2016-08-09
シェファード『遠すぎた家路』
左翼も好んだ優生思想
神奈川県相模原市の障害者施設で入所者を次々と殺傷した男が逮捕前、「障害者は安楽死させた方がよい」と語っていたと報じられ、優生思想が関心を集めた。極右の思想と思われているが、左翼も信奉していたことが本書でわかる。
20世紀前半の英国で、政策エリートたちは人口減を心配し、原則制限していた移民の受け入れを検討するようになった。ただし条件がある。人口に関する王立委員会は1949年、移民が「よい血統」でなければならないと断言した(p.451)。
注目すべきは、労働党の母体にもなった左翼系団体のフェビアン協会が1945年に表明した意見である。「健全な血統を国内にもたらすと思われる、心身ともに健全で犯罪歴のない者たちだけを入国させるよう最大限の配慮をすべきだ」(同)

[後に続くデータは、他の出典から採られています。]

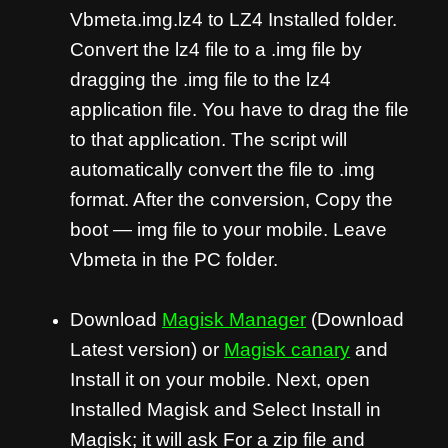
Vbmeta.img.lz4 to LZ4 Installed folder.
Convert the lz4 file to a .img file by
dragging the .img file to the lz4
application file. You have to drag the file
to that application. The script will
automatically convert the file to .img
format. After the conversion, Copy the
boot — img file to your mobile. Leave
Vbmeta in the PC folder.
Download
Magisk Manager
(Download
Latest version) or
Magisk canary
and
Install it on your mobile. Next, open
Installed Magisk and Select Install in
Magisk; it will ask For a zip file and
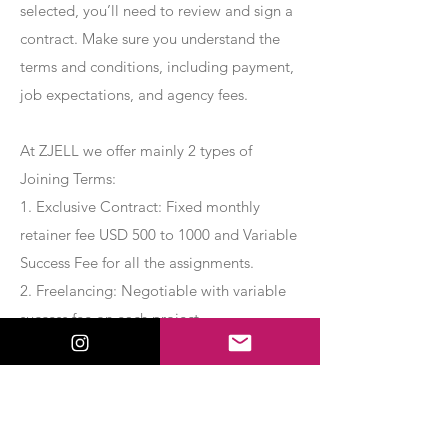
selected, you’ll need to review and sign a
contract. Make sure you understand the
terms and conditions, including payment,
job expectations, and agency fees.
At ZJELL we offer mainly 2 types of
Joining Terms:
1. Exclusive Contract: Fixed monthly
retainer fee USD 500 to 1000 and Variable
Success Fee for all the assignments.
2. Freelancing: Negotiable with variable
success fee on each project.
Apply Now
Export Management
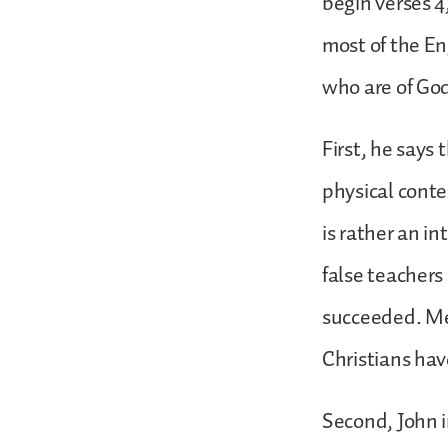
begin verses 4,
most of the Eng
who are of God
First, he says 
physical contes
is rather an i
false teachers
succeeded. Mer
Christians ha
Second, John i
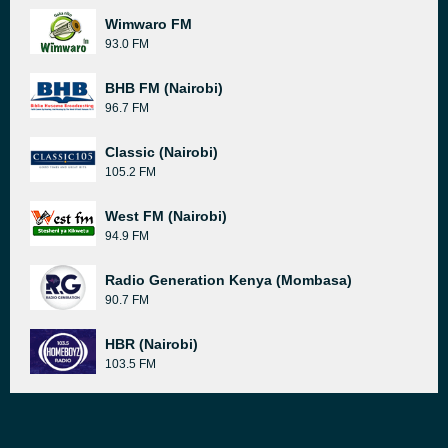
Wimwaro FM
93.0 FM
BHB FM (Nairobi)
96.7 FM
Classic (Nairobi)
105.2 FM
West FM (Nairobi)
94.9 FM
Radio Generation Kenya (Mombasa)
90.7 FM
HBR (Nairobi)
103.5 FM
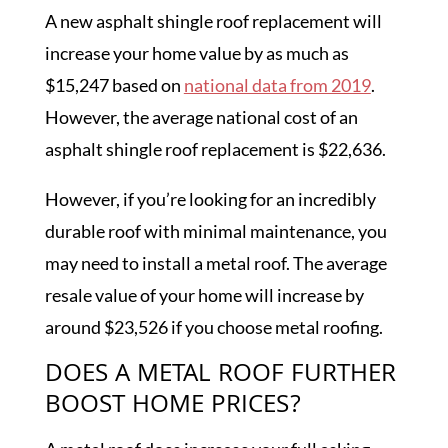
A new asphalt shingle roof replacement will
increase your home value by as much as
$15,247 based on
national data from 2019
.
However, the average national cost of an
asphalt shingle roof replacement is $22,636.
However, if you’re looking for an incredibly
durable roof with minimal maintenance, you
may need to install a metal roof. The average
resale value of your home will increase by
around $23,526 if you choose metal roofing.
DOES A METAL ROOF FURTHER
BOOST HOME PRICES?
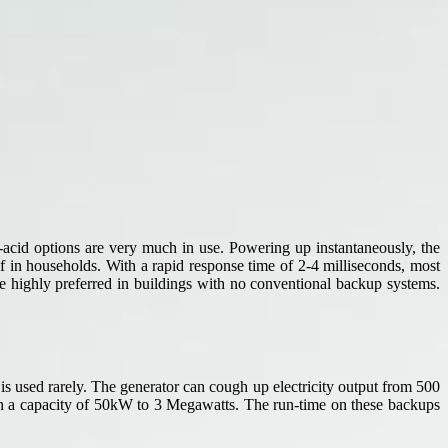
d-acid options are very much in use. Powering up instantaneously, the
ef in households. With a rapid response time of 2-4 milliseconds, most
be highly preferred in buildings with no conventional backup systems.
 is used rarely. The generator can cough up electricity output from 500
ith a capacity of 50kW to 3 Megawatts. The run-time on these backups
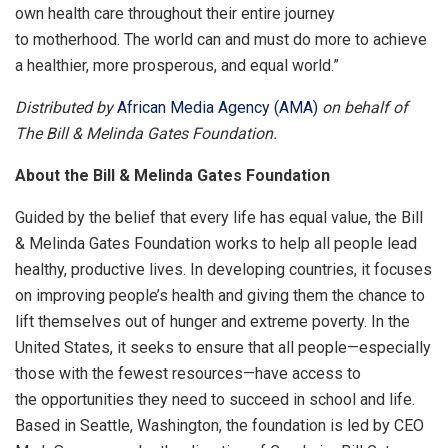
own health care throughout their entire journey
to motherhood. The world can and must do more to achieve
a healthier, more prosperous, and equal world.”
Distributed by
African Media Agency (AMA)
on behalf of
The Bill & Melinda Gates Foundation.
About the Bill & Melinda Gates Foundation
Guided by the belief that every life has equal value, the Bill
& Melinda Gates Foundation works to help all people lead
healthy, productive lives. In developing countries, it focuses
on improving people’s health and giving them the chance to
lift themselves out of hunger and extreme poverty. In the
United States, it seeks to ensure that all people—especially
those with the fewest resources—have access to
the opportunities they need to succeed in school and life.
Based in Seattle, Washington, the foundation is led by CEO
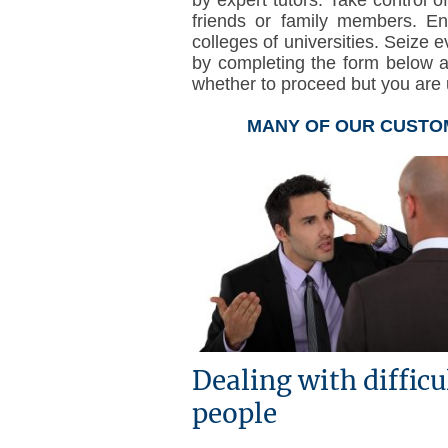
friends or family members. E
colleges of universities. Seize e
by completing the form below 
whether to proceed but you are u
MANY OF OUR CUSTOM
Dealing with difficu
people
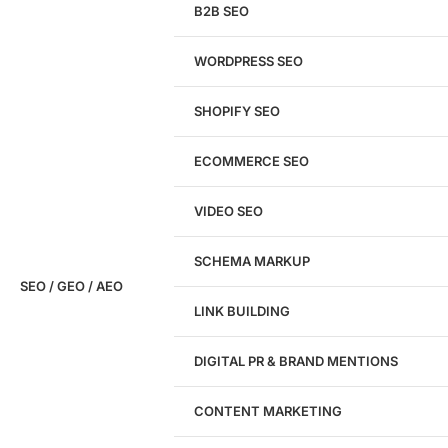
& CRO audit of your website — completely free.
B2B SEO
WORDPRESS SEO
SHOPIFY SEO
Analyze My Site
ECOMMERCE SEO
Don't have a site yet?
Click here
VIDEO SEO
SCHEMA MARKUP
SEO / GEO / AEO
LINK BUILDING
Design
DIGITAL PR & BRAND MENTIONS
Website Design
WordPress Website Design
CONTENT MARKETING
Shopify Website Design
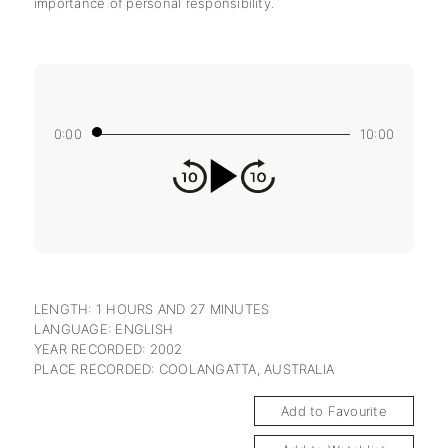
importance of personal responsibility.
0:00
10:00
LENGTH: 1 HOURS AND 27 MINUTES
LANGUAGE: ENGLISH
YEAR RECORDED: 2002
PLACE RECORDED: COOLANGATTA, AUSTRALIA
Add to Favourite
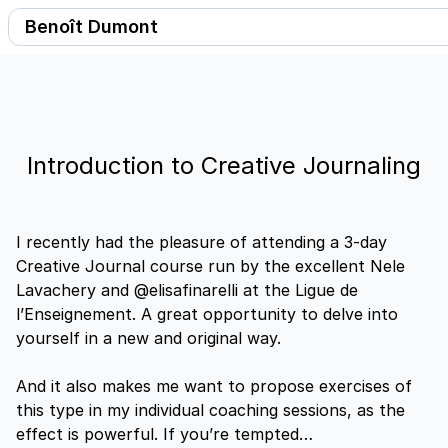
benoitdumont
Benoît Dumont
Introduction to Creative Journaling
I recently had the pleasure of attending a 3-day
Creative Journal course run by the excellent Nele
Lavachery and @elisafinarelli at the Ligue de
l’Enseignement. A great opportunity to delve into
yourself in a new and original way.
And it also makes me want to propose exercises of
this type in my individual coaching sessions, as the
effect is powerful. If you’re tempted…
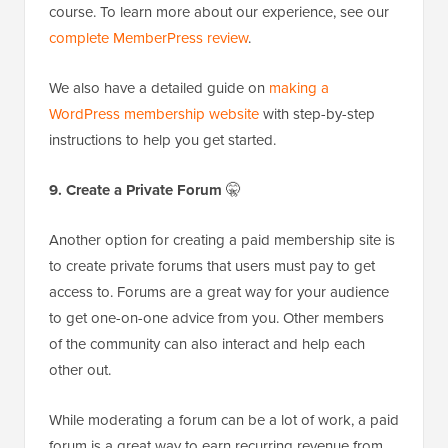
course. To learn more about our experience, see our
complete MemberPress review
.
We also have a detailed guide on
making a
WordPress membership website
with step-by-step
instructions to help you get started.
9. Create a Private Forum
🤫
Another option for creating a paid membership site is
to create private forums that users must pay to get
access to. Forums are a great way for your audience
to get one-on-one advice from you. Other members
of the community can also interact and help each
other out.
While moderating a forum can be a lot of work, a paid
forum is a great way to earn recurring revenue from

同協会は続ける。「移民の優生学は、いくら強調してもしすぎることがない」(同)。著者シェファードは「ナチスのイデオロギーそっくり」と論評する。優生思想はナチスがドイツで権力を握る以前に、英国の政治家などに広がっていた。
福祉国家の父ことベヴァリッジ、経済学者ケインズ、作家ウェルズといった進歩的知識人は優生学運動の一員として、労働者の産児制限や精神障害者の自発的避妊を提唱したという(p.26)。優生思想は左右を問わず国家主義に好都合な思想なのだ。
第二次大戦後の連合国によるドイツ占領政策がきわめて官僚的だったことから、東・中央ヨーロッパから追われたドイツ人難民の多くは劣悪な生活環境を強いられ、疫病が広がり、餓死寸前となる女性や子供も少なくなかったという(p.339-346)。戦争を引き起こす国家は、戦争の最中だけでなく、終わった後も人々を苦しめるのである。